In the week starting July 2, 2018, Legacy Reserves (LGCY) decreased from $6.90 to $6.22, a decrease of almost 9.9%. Legacy Reserves fell in the first two days of the week.

On June 25, Legacy Reserves signed an MoU (memorandum of understanding) regarding the settlement of Delaware merger litigation. Legacy entered into the MoU to avoid costs, disruption, delay, and distraction of further litigation. According to the MoU, the settlement will effectively resolve all claims by holders of Legacy’s preferred units.

According to LGCY’s press release, the terms of the merger transaction will be amended where “each outstanding 8% Series A Preferred Unit shall be converted into the right to receive 2.92033118 shares of common stock of New Legacy and each outstanding 8% Series B Preferred Unit shall be converted into the right to receive 2.90650421 shares of common stock of New Legacy (approximately 27.6 million total shares).”

HK, WTI, SN, XEC also see losses

On the list of top decliners, Legacy Reserves (LGCY) is followed by Halcon Resources (HK), W&T Offshore (WTI), Sanchez Energy (SN), and Cimarex Energy (XEC). HK, WTI, SN, and XEC are down ~5.9%, ~4.2%, ~3.8%, and ~3.7%, respectively.

On June 25, Cimarex Energy (XEC) announced the sale of its oil and gas assets located in Ward County, Texas, for ~$570 million in cash to Callon Petroleum (CPE). Currently, these assets produce ~6.8 Mboepd (thousand barrels of oil equivalent). The transaction is expected to close in Q3 2018.

Overall, the First Trust Natural Gas ETF (FCG), which represents an index of energy stocks that derive a substantial portion of their revenues from the exploration and production of natural gas, is down ~0.9%.

**DATA SUPPLIED:**
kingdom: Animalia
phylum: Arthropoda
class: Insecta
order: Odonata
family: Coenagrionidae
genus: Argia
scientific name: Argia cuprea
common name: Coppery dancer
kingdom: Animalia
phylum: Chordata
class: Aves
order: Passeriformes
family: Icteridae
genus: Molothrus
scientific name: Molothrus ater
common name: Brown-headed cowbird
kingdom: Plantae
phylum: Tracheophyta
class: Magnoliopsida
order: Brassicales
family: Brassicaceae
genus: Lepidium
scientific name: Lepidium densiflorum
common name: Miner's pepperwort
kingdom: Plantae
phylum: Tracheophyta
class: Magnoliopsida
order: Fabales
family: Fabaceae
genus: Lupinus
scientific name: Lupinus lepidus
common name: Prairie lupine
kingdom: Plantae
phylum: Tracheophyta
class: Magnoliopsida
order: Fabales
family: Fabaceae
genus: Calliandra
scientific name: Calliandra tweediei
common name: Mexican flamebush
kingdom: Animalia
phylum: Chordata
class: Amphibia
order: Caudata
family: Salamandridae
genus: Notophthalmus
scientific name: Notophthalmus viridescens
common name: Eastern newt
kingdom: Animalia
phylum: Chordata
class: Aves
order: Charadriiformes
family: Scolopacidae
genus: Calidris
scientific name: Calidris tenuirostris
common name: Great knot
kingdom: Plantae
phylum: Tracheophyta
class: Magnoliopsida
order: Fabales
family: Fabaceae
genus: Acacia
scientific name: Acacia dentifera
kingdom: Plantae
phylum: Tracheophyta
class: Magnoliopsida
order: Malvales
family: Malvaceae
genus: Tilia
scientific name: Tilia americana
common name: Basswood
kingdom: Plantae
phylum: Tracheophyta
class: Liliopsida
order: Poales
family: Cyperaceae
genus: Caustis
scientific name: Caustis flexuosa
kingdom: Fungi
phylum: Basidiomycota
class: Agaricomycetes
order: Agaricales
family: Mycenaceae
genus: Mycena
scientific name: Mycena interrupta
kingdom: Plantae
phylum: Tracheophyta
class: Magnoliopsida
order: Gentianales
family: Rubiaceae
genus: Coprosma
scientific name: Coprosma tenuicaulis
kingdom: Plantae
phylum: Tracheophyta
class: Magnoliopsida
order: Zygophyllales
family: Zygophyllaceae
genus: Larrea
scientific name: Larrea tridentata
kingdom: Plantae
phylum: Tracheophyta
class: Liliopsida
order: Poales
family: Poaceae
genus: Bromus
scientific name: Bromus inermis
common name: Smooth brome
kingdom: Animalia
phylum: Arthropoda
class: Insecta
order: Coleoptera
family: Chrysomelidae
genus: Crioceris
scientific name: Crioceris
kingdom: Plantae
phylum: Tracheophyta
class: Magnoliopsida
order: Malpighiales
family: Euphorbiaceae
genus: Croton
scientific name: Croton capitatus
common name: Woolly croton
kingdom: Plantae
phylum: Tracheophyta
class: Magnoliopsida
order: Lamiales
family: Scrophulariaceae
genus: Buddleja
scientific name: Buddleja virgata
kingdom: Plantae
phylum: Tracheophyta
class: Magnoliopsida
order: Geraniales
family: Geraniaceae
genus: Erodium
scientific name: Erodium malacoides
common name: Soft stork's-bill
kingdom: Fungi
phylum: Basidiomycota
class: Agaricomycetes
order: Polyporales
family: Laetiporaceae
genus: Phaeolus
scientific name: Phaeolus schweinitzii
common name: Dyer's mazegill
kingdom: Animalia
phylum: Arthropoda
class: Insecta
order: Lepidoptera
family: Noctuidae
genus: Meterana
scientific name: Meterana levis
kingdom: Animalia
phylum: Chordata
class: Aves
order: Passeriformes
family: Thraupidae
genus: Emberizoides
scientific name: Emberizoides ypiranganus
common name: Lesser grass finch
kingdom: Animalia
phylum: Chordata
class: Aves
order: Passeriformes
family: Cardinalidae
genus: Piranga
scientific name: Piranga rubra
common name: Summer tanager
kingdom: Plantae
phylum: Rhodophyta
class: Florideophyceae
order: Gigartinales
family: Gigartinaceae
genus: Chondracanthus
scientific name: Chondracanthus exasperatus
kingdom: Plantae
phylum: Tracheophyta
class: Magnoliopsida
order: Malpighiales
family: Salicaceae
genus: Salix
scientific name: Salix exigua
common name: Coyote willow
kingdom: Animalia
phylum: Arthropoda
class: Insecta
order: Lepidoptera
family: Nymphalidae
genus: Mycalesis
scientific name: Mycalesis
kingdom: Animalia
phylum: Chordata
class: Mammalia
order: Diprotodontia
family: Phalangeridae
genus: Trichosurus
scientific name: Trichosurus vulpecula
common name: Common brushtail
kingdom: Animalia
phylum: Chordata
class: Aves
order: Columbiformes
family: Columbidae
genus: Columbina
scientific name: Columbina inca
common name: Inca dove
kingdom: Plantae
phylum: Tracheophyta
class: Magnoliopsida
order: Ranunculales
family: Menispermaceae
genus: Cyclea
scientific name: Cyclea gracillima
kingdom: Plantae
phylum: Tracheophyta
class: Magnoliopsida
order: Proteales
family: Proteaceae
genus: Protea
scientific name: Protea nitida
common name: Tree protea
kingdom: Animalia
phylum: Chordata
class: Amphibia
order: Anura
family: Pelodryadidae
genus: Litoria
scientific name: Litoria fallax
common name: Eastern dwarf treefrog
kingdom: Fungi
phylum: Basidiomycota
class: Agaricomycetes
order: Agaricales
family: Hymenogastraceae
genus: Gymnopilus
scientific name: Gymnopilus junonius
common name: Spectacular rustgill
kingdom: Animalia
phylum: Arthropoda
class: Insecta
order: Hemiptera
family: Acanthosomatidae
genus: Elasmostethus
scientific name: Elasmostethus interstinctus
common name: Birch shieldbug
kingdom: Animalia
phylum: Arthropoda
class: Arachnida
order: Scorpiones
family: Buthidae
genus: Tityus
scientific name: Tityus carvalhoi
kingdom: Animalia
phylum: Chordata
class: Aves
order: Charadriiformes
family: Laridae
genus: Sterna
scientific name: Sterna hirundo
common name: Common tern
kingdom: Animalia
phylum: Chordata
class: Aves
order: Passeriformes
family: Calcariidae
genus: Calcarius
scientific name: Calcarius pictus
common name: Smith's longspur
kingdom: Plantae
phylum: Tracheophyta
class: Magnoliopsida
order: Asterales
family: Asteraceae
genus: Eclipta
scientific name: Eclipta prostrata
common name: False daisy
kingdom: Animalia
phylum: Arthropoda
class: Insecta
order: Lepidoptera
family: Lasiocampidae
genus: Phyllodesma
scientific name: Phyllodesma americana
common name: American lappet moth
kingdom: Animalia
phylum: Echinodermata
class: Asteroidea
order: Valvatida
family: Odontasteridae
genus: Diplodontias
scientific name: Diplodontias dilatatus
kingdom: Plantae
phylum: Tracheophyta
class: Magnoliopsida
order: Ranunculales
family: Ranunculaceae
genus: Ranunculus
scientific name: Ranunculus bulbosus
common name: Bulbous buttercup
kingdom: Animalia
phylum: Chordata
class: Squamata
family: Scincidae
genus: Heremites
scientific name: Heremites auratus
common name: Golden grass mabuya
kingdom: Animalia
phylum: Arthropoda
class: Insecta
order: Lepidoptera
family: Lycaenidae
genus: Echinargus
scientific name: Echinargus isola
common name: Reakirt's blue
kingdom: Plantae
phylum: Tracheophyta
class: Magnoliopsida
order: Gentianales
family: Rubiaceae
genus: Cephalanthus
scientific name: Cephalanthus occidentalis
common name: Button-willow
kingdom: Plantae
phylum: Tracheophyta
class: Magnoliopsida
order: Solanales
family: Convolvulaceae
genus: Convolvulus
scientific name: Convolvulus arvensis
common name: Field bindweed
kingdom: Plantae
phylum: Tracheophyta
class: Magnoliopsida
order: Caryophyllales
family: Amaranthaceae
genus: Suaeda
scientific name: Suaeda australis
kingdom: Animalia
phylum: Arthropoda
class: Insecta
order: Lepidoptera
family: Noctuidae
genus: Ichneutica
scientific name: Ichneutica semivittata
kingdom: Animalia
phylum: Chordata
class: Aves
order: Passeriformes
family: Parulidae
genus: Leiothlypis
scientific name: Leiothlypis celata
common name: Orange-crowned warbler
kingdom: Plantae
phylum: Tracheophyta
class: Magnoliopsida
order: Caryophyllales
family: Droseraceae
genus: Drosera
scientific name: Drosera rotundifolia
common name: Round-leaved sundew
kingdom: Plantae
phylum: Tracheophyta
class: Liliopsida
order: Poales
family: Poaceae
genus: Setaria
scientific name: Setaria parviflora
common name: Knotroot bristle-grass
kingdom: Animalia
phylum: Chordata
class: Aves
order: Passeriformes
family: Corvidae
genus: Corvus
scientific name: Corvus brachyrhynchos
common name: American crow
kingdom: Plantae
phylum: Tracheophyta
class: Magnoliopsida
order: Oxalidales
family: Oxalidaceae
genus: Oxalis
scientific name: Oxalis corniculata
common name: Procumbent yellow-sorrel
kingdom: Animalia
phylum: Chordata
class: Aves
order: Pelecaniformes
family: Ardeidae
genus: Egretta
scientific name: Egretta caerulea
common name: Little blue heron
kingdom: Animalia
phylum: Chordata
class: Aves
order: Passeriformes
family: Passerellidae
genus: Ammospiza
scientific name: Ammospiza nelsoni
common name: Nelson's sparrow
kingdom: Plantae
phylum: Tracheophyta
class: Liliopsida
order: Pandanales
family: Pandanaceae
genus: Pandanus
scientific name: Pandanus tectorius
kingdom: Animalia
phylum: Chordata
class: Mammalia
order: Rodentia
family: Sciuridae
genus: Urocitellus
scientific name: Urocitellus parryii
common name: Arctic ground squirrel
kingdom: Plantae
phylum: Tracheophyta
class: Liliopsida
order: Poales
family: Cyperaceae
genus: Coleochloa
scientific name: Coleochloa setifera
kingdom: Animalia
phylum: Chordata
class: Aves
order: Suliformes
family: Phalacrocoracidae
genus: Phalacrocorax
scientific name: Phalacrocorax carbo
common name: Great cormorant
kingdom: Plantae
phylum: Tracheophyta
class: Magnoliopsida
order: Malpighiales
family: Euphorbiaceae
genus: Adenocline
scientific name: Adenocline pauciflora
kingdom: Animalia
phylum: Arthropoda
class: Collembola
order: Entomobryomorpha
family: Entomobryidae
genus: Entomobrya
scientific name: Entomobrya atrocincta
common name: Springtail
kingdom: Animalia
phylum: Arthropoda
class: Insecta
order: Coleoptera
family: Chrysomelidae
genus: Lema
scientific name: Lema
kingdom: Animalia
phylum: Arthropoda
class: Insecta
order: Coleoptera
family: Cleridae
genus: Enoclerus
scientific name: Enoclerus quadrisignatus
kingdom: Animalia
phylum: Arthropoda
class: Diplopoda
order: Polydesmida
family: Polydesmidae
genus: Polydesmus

**WHAT THE EXERCISE ASKS:** According to the energy stocks report, for how much did Cimarex Energy sell its Ward County, Texas, oil and gas assets? The records have no part in what follows.

**RESPONSE TO THE TASK:** About $570 million in cash.